Bildnachweis Stephan Summers

Das Geschlecht musikalischer Dinge

Gefördert von der Mariann Steegmann Foundation

Zahlreiche Forschungsprojekte, Publikationen, Tagungen und Kongresse deuten darauf hin, dass die Materialität der Welt im Zeitalter der Digitalisierung deutlicher spürbar ist als je zuvor. Auch in der Musikwissenschaft gewinnen Dinge zunehmend an Relevanz. Während der material turn unter dem Schlagwort New Materialism bereits Eingang in verschiedenste Fachrichtungen der feministischen Theoriebildung und Geschlechterforschung gefunden hat,  wurde Gender als wichtige Analysekategorie in den vorliegenden Studien zur materiellen Musikkultur bisher jedoch nur wenig beachtet.

Das im Dezember 2016 unter Leitung von Rebecca Grotjahn und Sarah Schauberger gestartete Projekt betrachtet Instrumente und andere musikalische Objekte aus der Perspektive der Genderforschung.

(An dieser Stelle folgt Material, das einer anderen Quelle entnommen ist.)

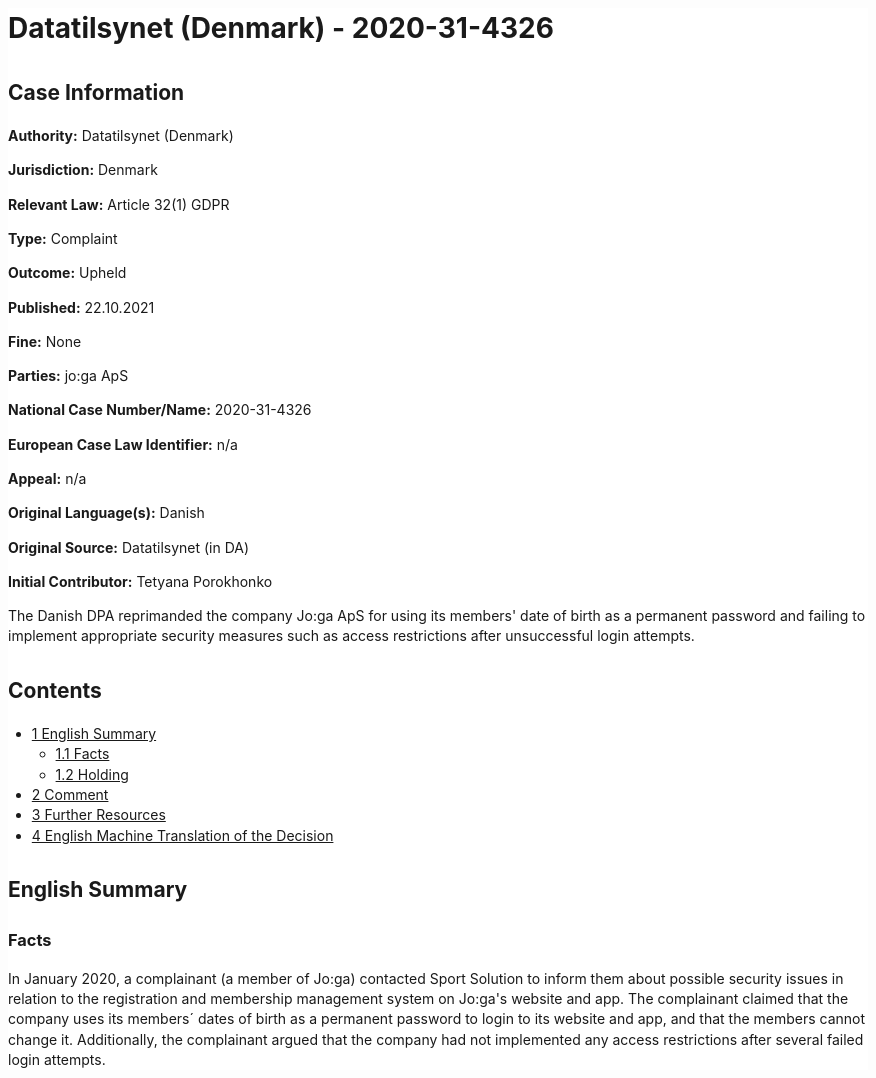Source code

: # Datatilsynet (Denmark) - 2020-31-4326

## Case Information

**Authority:** Datatilsynet (Denmark)

**Jurisdiction:** Denmark

**Relevant Law:** Article 32(1) GDPR

**Type:** Complaint

**Outcome:** Upheld

**Published:** 22.10.2021

**Fine:** None

**Parties:** jo:ga ApS

**National Case Number/Name:** 2020-31-4326

**European Case Law Identifier:** n/a

**Appeal:** n/a

**Original Language(s):** Danish

**Original Source:** Datatilsynet (in DA)

**Initial Contributor:** Tetyana Porokhonko

The Danish DPA reprimanded the company Jo:ga ApS for using its members' date of birth as a permanent password and failing to implement appropriate security measures such as access restrictions after unsuccessful login attempts.

## Contents

*   [1 English Summary](#English_Summary)
    *   [1.1 Facts](#Facts)
    *   [1.2 Holding](#Holding)
*   [2 Comment](#Comment)
*   [3 Further Resources](#Further_Resources)
*   [4 English Machine Translation of the Decision](#English_Machine_Translation_of_the_Decision)

## English Summary

### Facts

In January 2020, a complainant (a member of Jo:ga) contacted Sport Solution to inform them about possible security issues in relation to the registration and membership management system on Jo:ga's website and app. The complainant claimed that the company uses its members´ dates of birth as a permanent password to login to its website and app, and that the members cannot change it. Additionally, the complainant argued that the company had not implemented any access restrictions after several failed login attempts.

In Anlehnung an Ansätze der materiellen Kultur soll dabei nach den spezifischen Bedeutungen gefragt werden, die Dinge durch ihre materielle Beschaffenheit, das ihrem Gebrauch innewohnende Wissen und die Kontexte ihrer Verwendung erhalten.

Was verraten Dinge über die Gesellschaft und ihre Geschichte? Welche Bedeutungen kommen musikalischen Objekten in unterschiedlichen kulturellen Kontexten zu? Welche Kulturtechniken sind den Dingen eingeschrieben? Und was lässt sich durch die Analyse der Dinge über Geschlechterwissen in einem spezifischen kulturellen Kontext herausfinden? Da der Klang sowie die Bedienung musikalischer Dinge von ihren materiellen Eigenschaften abhängen, sind in diesem Zusammenhang auch die verwendeten Materialien, die Bauformen, das Design, kulturelle Kontexte usw. in den Blick zu nehmen.

Das Potenzial des Ansatzes für die musikwissenschaftliche Genderforschung soll im Rahmen einer vom 23. bis 24. Juni 2017 in Detmold stattfindenden Arbeitstagung ausgelotet werden. An diesem Wochenende werden Wissenschaftlerinnen und Wissenschaftler unterschiedlicher Fachrichtungen zusammenkommen, um ihre Perspektive auf konkrete musikalische Objekte zu diskutieren. Die daraus entstehenden Ding-Porträts werden im Jahrbuch Musik und Gender 2018 publiziert.

Um die kulturelle Bedeutung der Dinge im Kontext von Gender näher ergründen zu können, erfolgt im Rahmen des Projekts darüber hinaus eine systematische Sammlung und Dokumentation musikalischer Objekte aller Art.